ATTOM has released its second-quarter 2023 report analyzing qualified low-income Opportunity Zones targeted by Congress for economic redevelopment in the Tax Cuts and Jobs Act of 2017 (see full methodology below). In this report, ATTOM looked at 3,909 zones around the United States with sufficient data to analyze, meaning they had at least five home sales in the second quarter of 2023.
The report found that median single-family home and condo prices increased from the first quarter of 2023 to the second quarter of 2023 in 61 percent of Opportunity Zones around the country, and rose at least 5 percent in about half. The increases reversed a brief fallback in values during the prior two quarters in a majority of zones, which sit in and around low-income neighborhoods where the federal government offers tax breaks to spur economic revival.
The renewed price growth continued a long-term pattern of trends in Opportunity Zones largely matching those in other neighborhoods around the U.S. Values in those areas also dipped from late 2022 into early 2023 before recovering in the second quarter. Changes in home values inside Opportunity Zones have been tracking closely with national patterns for at least the last three years – mostly rising in a sign of economic strength inside some of the country’s most distressed communities.
By two key measures, Opportunity Zone markets even showed signs of rebounding slightly better than other neighborhoods around the country during the second quarter of this year. Median prices inside those zones rose more often at a faster pace than the nationwide gain both quarterly and annually.
“Another quarter and another sign of housing market strength. That was the story yet again in Opportunity Zones around the U.S. during the Spring buying season of 2023,” said Rob Barber, CEO for ATTOM. “It doesn’t seem to matter whether the national market is booming or cooling off. Prices are rising or falling at about the same pace inside Opportunity Zones as they are elsewhere around the U.S. – and even doing a little better in some ways. For sure, prices remain low in Opportunity Zones. But once again, home value trends present a positive note for investors considering using federal tax breaks offered to redevelop neighborhoods in need of revival.”
Opportunity Zones are defined in the Tax Act legislation as census tracts in or alongside low-income neighborhoods that meet various criteria for redevelopment in all 50 states, the District of Columbia and U.S. territories. Census tracts, as defined by the U.S. Census Bureau, cover areas that have 1,200 to 8,000 residents, with an average of about 4,000 people.
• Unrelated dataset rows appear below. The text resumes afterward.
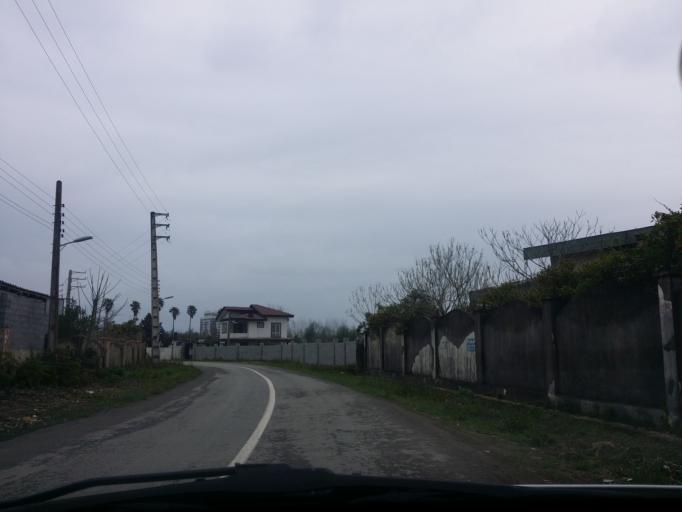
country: IR
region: Mazandaran
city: Chalus
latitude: 36.6809
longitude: 51.3791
As they have for many years, or even decades, typical home values in Opportunity Zones continued to fall well below those in most other neighborhoods around the nation in the second quarter of 2023. Median second-quarter prices were less the U.S. median of $350,000 in 80 percent of Opportunity Zones analyzed. That was about the same portion as in earlier periods over the past year. In addition, median prices remained less than $200,000 in 49 percent of the zones during the second quarter of 2023.
Considerable price volatility also continued in Opportunity Zones, with median values either dropping or increasing by at least 5 percent in two-thirds of those locations from the first quarter of 2023 to the second quarter of 2023. That likely reflected the small number of sales in many zones.
Still, second-quarter trends showed that the earlier downturn in home values nationwide failed to cause a long-term slump in Opportunity Zones, despite their economic distress. That suggests that a decade of home-price runups across the U.S. continues to leave a significant cluster of potential buyers with limited resources no choice but to take a chance and purchase homes in the lowest-priced communities. The apparently healthy demand in the second quarter continued even as home-mortgage rates climbed back up toward 7 percent for 30-year loans this Spring, cutting into what buyers could afford.
“Opportunity Zones appear to still be enjoying the trickle-down effect of value spikes in mid-level markets that have likely priced marginal buyers out,” Barber added. “With an ongoing tight supply of homes for sale pushing the trends even more throughout the country, there are no major signs that Opportunity Zones price patterns will fall out of step with the national scenario in the near future.”